Entre 1824 y 1827 el utopista de la revolución social, místico esotérico y profeta visionario, William Blake (Londres, Reino Unido, 1757–1827) hizo la interpretación más impresionante sobre la Divina Comedia de Dante Alighieri que yo conozco (con el permiso de Dalí).
Durante toda su vida, el inglés fue considerado por la mayoría de sus coetáneos como un excéntrico carente de mesura, un genio al que le faltaba un tornillo, como afirmaba el escritor Edward FitzGerald. Quizá por ello, por esa genialidad al borde de la locura, este artista fue capaz de plasmar toda la fuerza creativa de la obra del poeta toscano.
Dicen las crónicas que Blake trabajaba noche y día, intensamente, en los dibujos de la Divina Comedia, ponía los 14.233 versos en cuartillas encima de la mesa, siempre a la vista, y se dejaba llevar por las musas. Su pretensión nunca fue la de seleccionar pasajes concretos del poema, ni la de ilustrar u ordenar cronológicamente los 33 cantos en los que se compone la obra literaria. Él, como era en cierta medida lógico en el artista de aquella época, se sentía fascinado por el Infierno, y a sus tormentos le dedicó la mayor parte de sus láminas, 72 en total; al Purgatorio fueron 20 y al Paraíso únicamente 10.

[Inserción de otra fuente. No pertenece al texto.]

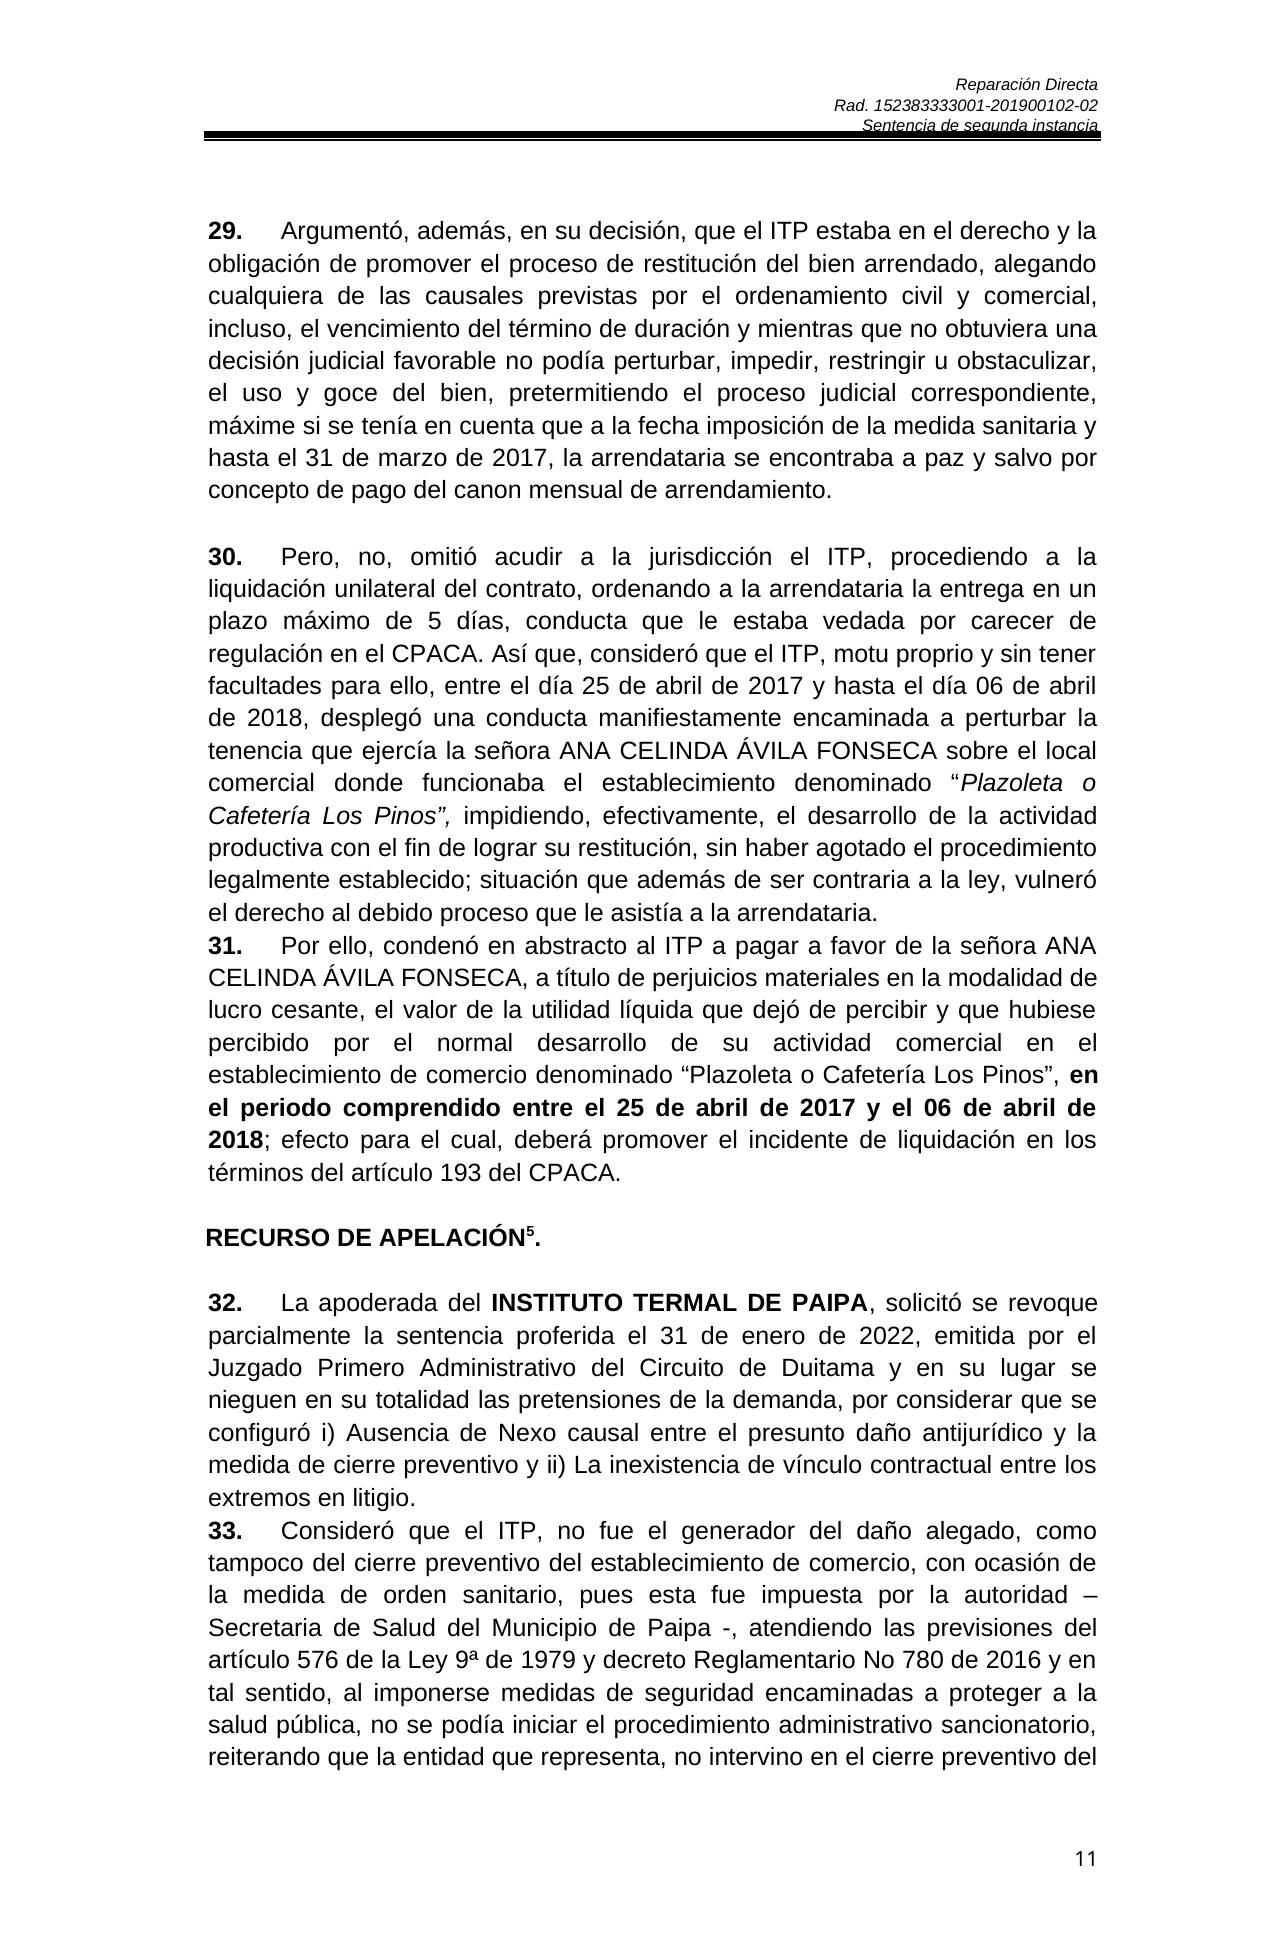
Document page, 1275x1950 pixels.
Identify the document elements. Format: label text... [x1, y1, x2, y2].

list Pero, no, omitió acudir a la jurisdicción el ITP, procediendo a la liquidación unilateral del contrato, ordenando a la arrendataria la entrega en un plazo máximo de 5 días, conducta que le estaba vedada por carecer de regulación en el CPACA. Así que, consideró que el ITP, motu proprio y sin tener facultades para ello, entre el día 25 de abril de 2017 y hasta el día 06 de abril de 2018, desplegó una conducta manifiestamente encaminada a perturbar la tenencia que ejercía la señora ANA CELINDA ÁVILA FONSECA sobre el local comercial donde funcionaba el establecimiento denominado “Plazoleta o Cafetería Los Pinos”, impidiendo, efectivamente, el desarrollo de la actividad productiva con el fin de lograr su restitución, sin haber agotado el procedimiento legalmente establecido; situación que además de ser contraria a la ley, vulneró el derecho al debido proceso que le asistía a la arrendataria. [208, 541, 1098, 927]
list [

Blake interpretó palabras y les dio forma, siendo consciente de la subjetividad de la poesía y del texto poético. Esto se nota en muchísimas de las imágenes, imágenes que hablan y que dejan un cierto sabor a lírica moralista. Los 102 dibujos del artista inglés se encuentran en distintas fases de creación; el grado de ejecución en alguna de las láminas es de mero boceto, otras están a medio acabar, y otras completamente terminadas.
Su dominio absoluto de la técnica en el dibujo le facilitó la tarea de plasmar en su cuaderno de hojas (de Kent de 53 x 37 cm) toda una suerte de experiencias existenciales, desde los escabrosos suplicios del infierno hasta la bucólica felicidad del paraíso.